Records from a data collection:
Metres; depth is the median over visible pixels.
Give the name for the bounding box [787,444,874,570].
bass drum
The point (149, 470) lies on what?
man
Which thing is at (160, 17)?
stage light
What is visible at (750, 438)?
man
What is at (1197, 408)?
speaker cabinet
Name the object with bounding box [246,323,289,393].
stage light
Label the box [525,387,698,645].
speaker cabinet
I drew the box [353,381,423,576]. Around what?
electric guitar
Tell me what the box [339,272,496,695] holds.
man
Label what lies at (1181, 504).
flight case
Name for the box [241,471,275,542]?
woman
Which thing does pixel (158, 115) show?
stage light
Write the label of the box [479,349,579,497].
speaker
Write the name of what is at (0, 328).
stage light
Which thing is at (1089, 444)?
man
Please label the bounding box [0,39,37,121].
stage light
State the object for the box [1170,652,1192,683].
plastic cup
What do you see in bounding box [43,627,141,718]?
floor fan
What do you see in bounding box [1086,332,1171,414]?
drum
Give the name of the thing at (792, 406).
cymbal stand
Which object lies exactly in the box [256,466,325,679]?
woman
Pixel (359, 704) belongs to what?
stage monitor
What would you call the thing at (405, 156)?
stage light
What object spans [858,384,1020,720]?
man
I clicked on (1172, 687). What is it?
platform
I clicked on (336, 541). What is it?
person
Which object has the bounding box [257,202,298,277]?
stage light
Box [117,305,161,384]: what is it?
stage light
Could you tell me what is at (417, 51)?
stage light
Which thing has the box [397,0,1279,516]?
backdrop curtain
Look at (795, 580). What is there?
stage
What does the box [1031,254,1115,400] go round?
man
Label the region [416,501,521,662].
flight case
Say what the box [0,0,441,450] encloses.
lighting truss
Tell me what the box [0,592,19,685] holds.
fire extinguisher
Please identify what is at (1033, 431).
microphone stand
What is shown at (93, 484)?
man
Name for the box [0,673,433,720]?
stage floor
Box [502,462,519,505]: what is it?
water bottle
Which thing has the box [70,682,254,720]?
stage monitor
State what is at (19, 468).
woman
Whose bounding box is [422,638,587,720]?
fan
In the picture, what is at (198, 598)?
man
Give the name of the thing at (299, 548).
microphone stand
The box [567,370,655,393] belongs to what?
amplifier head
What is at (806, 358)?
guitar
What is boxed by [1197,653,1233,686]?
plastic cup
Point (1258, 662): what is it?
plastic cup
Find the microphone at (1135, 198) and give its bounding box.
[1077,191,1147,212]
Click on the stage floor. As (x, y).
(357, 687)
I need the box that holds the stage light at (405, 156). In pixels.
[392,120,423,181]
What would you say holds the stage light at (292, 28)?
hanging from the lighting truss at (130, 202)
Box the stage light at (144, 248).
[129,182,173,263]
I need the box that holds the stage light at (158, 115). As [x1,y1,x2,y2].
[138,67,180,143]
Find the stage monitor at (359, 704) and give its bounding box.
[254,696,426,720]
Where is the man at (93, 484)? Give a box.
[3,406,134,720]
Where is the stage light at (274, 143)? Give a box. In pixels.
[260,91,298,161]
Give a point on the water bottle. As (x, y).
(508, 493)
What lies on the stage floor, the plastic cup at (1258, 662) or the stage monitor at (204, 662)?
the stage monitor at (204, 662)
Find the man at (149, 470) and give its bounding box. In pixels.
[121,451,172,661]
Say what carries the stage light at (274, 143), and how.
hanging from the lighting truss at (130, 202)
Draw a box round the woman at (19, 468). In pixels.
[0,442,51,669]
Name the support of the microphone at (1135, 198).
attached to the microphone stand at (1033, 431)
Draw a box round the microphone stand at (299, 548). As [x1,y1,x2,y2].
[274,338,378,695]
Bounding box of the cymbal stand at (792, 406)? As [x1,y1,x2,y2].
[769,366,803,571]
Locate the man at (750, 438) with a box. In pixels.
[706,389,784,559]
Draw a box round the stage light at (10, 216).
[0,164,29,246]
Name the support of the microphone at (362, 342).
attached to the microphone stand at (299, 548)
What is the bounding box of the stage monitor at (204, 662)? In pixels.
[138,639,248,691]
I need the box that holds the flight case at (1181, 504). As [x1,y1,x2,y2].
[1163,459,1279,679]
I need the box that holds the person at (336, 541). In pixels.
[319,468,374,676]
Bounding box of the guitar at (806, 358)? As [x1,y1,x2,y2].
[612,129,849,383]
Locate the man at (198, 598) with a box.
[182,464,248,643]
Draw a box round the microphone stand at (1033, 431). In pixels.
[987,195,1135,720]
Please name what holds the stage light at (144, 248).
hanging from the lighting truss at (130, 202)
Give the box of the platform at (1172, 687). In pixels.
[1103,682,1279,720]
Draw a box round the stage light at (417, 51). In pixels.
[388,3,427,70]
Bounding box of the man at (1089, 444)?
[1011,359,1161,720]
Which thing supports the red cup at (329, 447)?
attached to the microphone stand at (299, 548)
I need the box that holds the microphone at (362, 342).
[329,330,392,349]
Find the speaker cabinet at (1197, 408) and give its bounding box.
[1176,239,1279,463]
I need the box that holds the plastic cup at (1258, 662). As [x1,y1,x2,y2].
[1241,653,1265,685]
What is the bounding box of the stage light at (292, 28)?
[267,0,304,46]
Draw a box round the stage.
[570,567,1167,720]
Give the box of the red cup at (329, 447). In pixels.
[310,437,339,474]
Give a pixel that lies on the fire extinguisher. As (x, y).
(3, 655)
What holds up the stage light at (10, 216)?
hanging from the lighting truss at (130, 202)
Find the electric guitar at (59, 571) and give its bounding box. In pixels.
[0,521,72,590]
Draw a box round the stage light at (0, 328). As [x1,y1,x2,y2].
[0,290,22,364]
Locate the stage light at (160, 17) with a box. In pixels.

TASK DETAILS: Every entry above should be given again exactly as shown.

SOLUTION TO THIS EXERCISE:
Metres; depth is the median over visible pixels.
Give the name for the bounding box [787,444,874,570].
bass drum
The point (149, 470) lies on what?
man
Which thing is at (160, 17)?
stage light
What is visible at (750, 438)?
man
What is at (1197, 408)?
speaker cabinet
Name the object with bounding box [246,323,289,393].
stage light
Label the box [525,387,698,645].
speaker cabinet
I drew the box [353,381,423,576]. Around what?
electric guitar
Tell me what the box [339,272,496,695] holds.
man
Label what lies at (1181, 504).
flight case
Name for the box [241,471,275,542]?
woman
Which thing does pixel (158, 115) show?
stage light
Write the label of the box [479,349,579,497].
speaker
Write the name of what is at (0, 328).
stage light
Which thing is at (1089, 444)?
man
Please label the bounding box [0,39,37,121].
stage light
State the object for the box [1170,652,1192,683].
plastic cup
What do you see in bounding box [43,627,141,718]?
floor fan
What do you see in bounding box [1086,332,1171,414]?
drum
Give the name of the thing at (792, 406).
cymbal stand
Which object lies exactly in the box [256,466,325,679]?
woman
Pixel (359, 704) belongs to what?
stage monitor
What would you call the thing at (405, 156)?
stage light
What object spans [858,384,1020,720]?
man
I clicked on (1172, 687). What is it?
platform
I clicked on (336, 541). What is it?
person
Which object has the bounding box [257,202,298,277]?
stage light
Box [117,305,161,384]: what is it?
stage light
Could you tell me what is at (417, 51)?
stage light
Which thing has the box [397,0,1279,516]?
backdrop curtain
Look at (795, 580). What is there?
stage
What does the box [1031,254,1115,400] go round?
man
Label the region [416,501,521,662].
flight case
Say what the box [0,0,441,450] encloses.
lighting truss
Tell me what the box [0,592,19,685] holds.
fire extinguisher
Please identify what is at (1033, 431).
microphone stand
What is shown at (93, 484)?
man
Name for the box [0,673,433,720]?
stage floor
Box [502,462,519,505]: what is it?
water bottle
Which thing has the box [70,682,254,720]?
stage monitor
State what is at (19, 468).
woman
Whose bounding box is [422,638,587,720]?
fan
In the picture, what is at (198, 598)?
man
Give the name of the thing at (299, 548).
microphone stand
The box [567,370,655,393] belongs to what?
amplifier head
What is at (806, 358)?
guitar
What is boxed by [1197,653,1233,686]?
plastic cup
Point (1258, 662): what is it?
plastic cup
Find the microphone at (1135, 198) and give its bounding box.
[1077,191,1147,212]
Click on the stage floor. As (x, y).
(357, 687)
I need the box that holds the stage light at (405, 156). In pixels.
[392,120,423,181]
What would you say holds the stage light at (292, 28)?
hanging from the lighting truss at (130, 202)
Box the stage light at (144, 248).
[129,182,173,263]
I need the box that holds the stage light at (158, 115). As [x1,y1,x2,y2].
[138,67,180,143]
Find the stage monitor at (359, 704) and give its bounding box.
[254,696,426,720]
Where is the man at (93, 484)? Give a box.
[3,406,134,720]
Where is the stage light at (274, 143)? Give a box. In pixels.
[260,91,298,161]
Give a point on the water bottle. As (x, y).
(508, 493)
What lies on the stage floor, the plastic cup at (1258, 662) or the stage monitor at (204, 662)?
the stage monitor at (204, 662)
Find the man at (149, 470) and give its bounding box. In pixels.
[121,451,172,661]
Say what carries the stage light at (274, 143), and how.
hanging from the lighting truss at (130, 202)
Draw a box round the woman at (19, 468). In pixels.
[0,442,51,669]
Name the support of the microphone at (1135, 198).
attached to the microphone stand at (1033, 431)
Draw a box round the microphone stand at (299, 548). As [x1,y1,x2,y2].
[274,338,378,695]
Bounding box of the cymbal stand at (792, 406)? As [x1,y1,x2,y2].
[769,366,803,571]
Locate the man at (750, 438) with a box. In pixels.
[706,389,784,559]
Draw a box round the stage light at (10, 216).
[0,164,29,246]
Name the support of the microphone at (362, 342).
attached to the microphone stand at (299, 548)
What is the bounding box of the stage monitor at (204, 662)? In pixels.
[138,639,248,691]
I need the box that holds the flight case at (1181, 504). As [x1,y1,x2,y2].
[1163,459,1279,679]
I need the box that holds the person at (336, 541). In pixels.
[319,468,374,676]
Bounding box of the guitar at (806, 358)? As [x1,y1,x2,y2].
[612,129,849,383]
Locate the man at (198, 598) with a box.
[182,464,248,643]
Draw a box round the microphone stand at (1033, 431). In pixels.
[987,195,1135,720]
Please name what holds the stage light at (144, 248).
hanging from the lighting truss at (130, 202)
Give the box of the platform at (1172, 687). In pixels.
[1103,682,1279,720]
Draw a box round the stage light at (417, 51). In pixels.
[388,3,427,70]
Bounding box of the man at (1089, 444)?
[1011,359,1161,720]
Which thing supports the red cup at (329, 447)?
attached to the microphone stand at (299, 548)
I need the box that holds the microphone at (362, 342).
[329,330,392,349]
Find the speaker cabinet at (1197, 408) and give its bounding box.
[1176,239,1279,463]
I need the box that holds the plastic cup at (1258, 662). As [x1,y1,x2,y2].
[1241,653,1265,685]
What is the bounding box of the stage light at (292, 28)?
[267,0,304,46]
Draw a box round the stage.
[570,567,1167,720]
Give the box of the red cup at (329, 447). In pixels.
[310,437,339,474]
Give a pixel that lies on the fire extinguisher. As (x, y).
(3, 655)
What holds up the stage light at (10, 216)?
hanging from the lighting truss at (130, 202)
Find the electric guitar at (59, 571) and give its bounding box. In pixels.
[0,521,72,590]
Draw a box round the stage light at (0, 328). As [x1,y1,x2,y2].
[0,290,22,364]
Locate the stage light at (160, 17) with a box. In pixels.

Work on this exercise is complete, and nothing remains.